● **GIVEN RECORDS**:
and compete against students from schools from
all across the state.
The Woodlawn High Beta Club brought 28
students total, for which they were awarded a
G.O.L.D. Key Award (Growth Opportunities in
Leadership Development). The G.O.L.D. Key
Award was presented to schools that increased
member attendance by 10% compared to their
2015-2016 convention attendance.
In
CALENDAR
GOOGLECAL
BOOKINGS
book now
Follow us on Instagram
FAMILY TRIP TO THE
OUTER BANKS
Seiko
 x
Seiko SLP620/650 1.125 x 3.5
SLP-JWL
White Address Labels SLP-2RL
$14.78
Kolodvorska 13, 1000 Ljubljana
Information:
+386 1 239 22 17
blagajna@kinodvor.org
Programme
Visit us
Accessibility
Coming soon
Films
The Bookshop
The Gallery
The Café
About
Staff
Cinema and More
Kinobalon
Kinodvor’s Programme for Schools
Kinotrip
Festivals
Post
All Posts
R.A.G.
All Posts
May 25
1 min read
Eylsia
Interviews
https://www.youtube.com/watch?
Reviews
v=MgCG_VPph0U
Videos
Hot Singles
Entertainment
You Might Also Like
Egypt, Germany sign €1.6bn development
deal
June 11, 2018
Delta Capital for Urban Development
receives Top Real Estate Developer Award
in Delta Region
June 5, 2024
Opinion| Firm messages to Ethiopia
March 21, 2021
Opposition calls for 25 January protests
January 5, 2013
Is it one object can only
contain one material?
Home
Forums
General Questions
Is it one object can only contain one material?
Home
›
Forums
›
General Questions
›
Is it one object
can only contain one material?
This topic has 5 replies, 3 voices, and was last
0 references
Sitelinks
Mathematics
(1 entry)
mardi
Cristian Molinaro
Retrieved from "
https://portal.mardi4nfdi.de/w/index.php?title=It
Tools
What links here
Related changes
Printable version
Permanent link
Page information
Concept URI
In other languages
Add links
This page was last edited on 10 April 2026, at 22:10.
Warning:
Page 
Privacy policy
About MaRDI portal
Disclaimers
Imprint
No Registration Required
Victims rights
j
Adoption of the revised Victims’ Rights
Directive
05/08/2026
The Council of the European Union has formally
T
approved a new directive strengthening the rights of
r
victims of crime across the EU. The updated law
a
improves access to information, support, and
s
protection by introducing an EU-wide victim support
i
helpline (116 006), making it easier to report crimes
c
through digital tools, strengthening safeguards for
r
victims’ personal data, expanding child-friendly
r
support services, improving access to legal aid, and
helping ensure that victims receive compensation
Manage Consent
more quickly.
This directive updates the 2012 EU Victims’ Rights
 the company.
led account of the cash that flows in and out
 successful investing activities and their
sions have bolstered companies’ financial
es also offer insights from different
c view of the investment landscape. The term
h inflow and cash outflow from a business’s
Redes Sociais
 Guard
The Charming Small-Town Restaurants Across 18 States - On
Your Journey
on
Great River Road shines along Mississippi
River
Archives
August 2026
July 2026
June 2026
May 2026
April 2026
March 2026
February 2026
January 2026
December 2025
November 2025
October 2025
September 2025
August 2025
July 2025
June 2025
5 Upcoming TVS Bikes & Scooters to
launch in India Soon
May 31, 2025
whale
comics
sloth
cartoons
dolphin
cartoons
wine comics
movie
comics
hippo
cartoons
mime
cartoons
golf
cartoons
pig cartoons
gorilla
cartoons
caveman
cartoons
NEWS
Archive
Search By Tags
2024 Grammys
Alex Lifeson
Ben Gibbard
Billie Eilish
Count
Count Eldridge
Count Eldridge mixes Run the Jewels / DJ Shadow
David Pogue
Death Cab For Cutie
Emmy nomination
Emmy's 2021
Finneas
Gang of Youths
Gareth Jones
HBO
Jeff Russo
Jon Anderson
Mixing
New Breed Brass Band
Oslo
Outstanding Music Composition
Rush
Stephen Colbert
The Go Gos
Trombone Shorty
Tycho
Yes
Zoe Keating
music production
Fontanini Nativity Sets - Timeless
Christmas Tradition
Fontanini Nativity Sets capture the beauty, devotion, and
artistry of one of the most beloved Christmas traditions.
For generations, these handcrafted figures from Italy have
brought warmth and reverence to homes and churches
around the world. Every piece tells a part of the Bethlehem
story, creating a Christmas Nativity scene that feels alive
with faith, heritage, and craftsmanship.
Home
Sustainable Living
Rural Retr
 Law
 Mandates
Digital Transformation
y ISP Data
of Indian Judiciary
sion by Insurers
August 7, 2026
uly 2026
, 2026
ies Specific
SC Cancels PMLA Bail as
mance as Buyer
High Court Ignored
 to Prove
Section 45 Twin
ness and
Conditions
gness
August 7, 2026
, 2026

● **DIRECTIVE**:
Reproduce the text of every record above, keeping each line and character unchanged.

● **FINAL ANSWER**:
and compete against students from schools from
all across the state.
The Woodlawn High Beta Club brought 28
students total, for which they were awarded a
G.O.L.D. Key Award (Growth Opportunities in
Leadership Development). The G.O.L.D. Key
Award was presented to schools that increased
member attendance by 10% compared to their
2015-2016 convention attendance.
In
CALENDAR
GOOGLECAL
BOOKINGS
book now
Follow us on Instagram
FAMILY TRIP TO THE
OUTER BANKS
Seiko
 x
Seiko SLP620/650 1.125 x 3.5
SLP-JWL
White Address Labels SLP-2RL
$14.78
Kolodvorska 13, 1000 Ljubljana
Information:
+386 1 239 22 17
blagajna@kinodvor.org
Programme
Visit us
Accessibility
Coming soon
Films
The Bookshop
The Gallery
The Café
About
Staff
Cinema and More
Kinobalon
Kinodvor’s Programme for Schools
Kinotrip
Festivals
Post
All Posts
R.A.G.
All Posts
May 25
1 min read
Eylsia
Interviews
https://www.youtube.com/watch?
Reviews
v=MgCG_VPph0U
Videos
Hot Singles
Entertainment
You Might Also Like
Egypt, Germany sign €1.6bn development
deal
June 11, 2018
Delta Capital for Urban Development
receives Top Real Estate Developer Award
in Delta Region
June 5, 2024
Opinion| Firm messages to Ethiopia
March 21, 2021
Opposition calls for 25 January protests
January 5, 2013
Is it one object can only
contain one material?
Home
Forums
General Questions
Is it one object can only contain one material?
Home
›
Forums
›
General Questions
›
Is it one object
can only contain one material?
This topic has 5 replies, 3 voices, and was last
0 references
Sitelinks
Mathematics
(1 entry)
mardi
Cristian Molinaro
Retrieved from "
https://portal.mardi4nfdi.de/w/index.php?title=It
Tools
What links here
Related changes
Printable version
Permanent link
Page information
Concept URI
In other languages
Add links
This page was last edited on 10 April 2026, at 22:10.
Warning:
Page 
Privacy policy
About MaRDI portal
Disclaimers
Imprint
No Registration Required
Victims rights
j
Adoption of the revised Victims’ Rights
Directive
05/08/2026
The Council of the European Union has formally
T
approved a new directive strengthening the rights of
r
victims of crime across the EU. The updated law
a
improves access to information, support, and
s
protection by introducing an EU-wide victim support
i
helpline (116 006), making it easier to report crimes
c
through digital tools, strengthening safeguards for
r
victims’ personal data, expanding child-friendly
r
support services, improving access to legal aid, and
helping ensure that victims receive compensation
Manage Consent
more quickly.
This directive updates the 2012 EU Victims’ Rights
 the company.
led account of the cash that flows in and out
 successful investing activities and their
sions have bolstered companies’ financial
es also offer insights from different
c view of the investment landscape. The term
h inflow and cash outflow from a business’s
Redes Sociais
 Guard
The Charming Small-Town Restaurants Across 18 States - On
Your Journey
on
Great River Road shines along Mississippi
River
Archives
August 2026
July 2026
June 2026
May 2026
April 2026
March 2026
February 2026
January 2026
December 2025
November 2025
October 2025
September 2025
August 2025
July 2025
June 2025
5 Upcoming TVS Bikes & Scooters to
launch in India Soon
May 31, 2025
whale
comics
sloth
cartoons
dolphin
cartoons
wine comics
movie
comics
hippo
cartoons
mime
cartoons
golf
cartoons
pig cartoons
gorilla
cartoons
caveman
cartoons
NEWS
Archive
Search By Tags
2024 Grammys
Alex Lifeson
Ben Gibbard
Billie Eilish
Count
Count Eldridge
Count Eldridge mixes Run the Jewels / DJ Shadow
David Pogue
Death Cab For Cutie
Emmy nomination
Emmy's 2021
Finneas
Gang of Youths
Gareth Jones
HBO
Jeff Russo
Jon Anderson
Mixing
New Breed Brass Band
Oslo
Outstanding Music Composition
Rush
Stephen Colbert
The Go Gos
Trombone Shorty
Tycho
Yes
Zoe Keating
music production
Fontanini Nativity Sets - Timeless
Christmas Tradition
Fontanini Nativity Sets capture the beauty, devotion, and
artistry of one of the most beloved Christmas traditions.
For generations, these handcrafted figures from Italy have
brought warmth and reverence to homes and churches
around the world. Every piece tells a part of the Bethlehem
story, creating a Christmas Nativity scene that feels alive
with faith, heritage, and craftsmanship.
Home
Sustainable Living
Rural Retr
 Law
 Mandates
Digital Transformation
y ISP Data
of Indian Judiciary
sion by Insurers
August 7, 2026
uly 2026
, 2026
ies Specific
SC Cancels PMLA Bail as
mance as Buyer
High Court Ignored
 to Prove
Section 45 Twin
ness and
Conditions
gness
August 7, 2026
, 2026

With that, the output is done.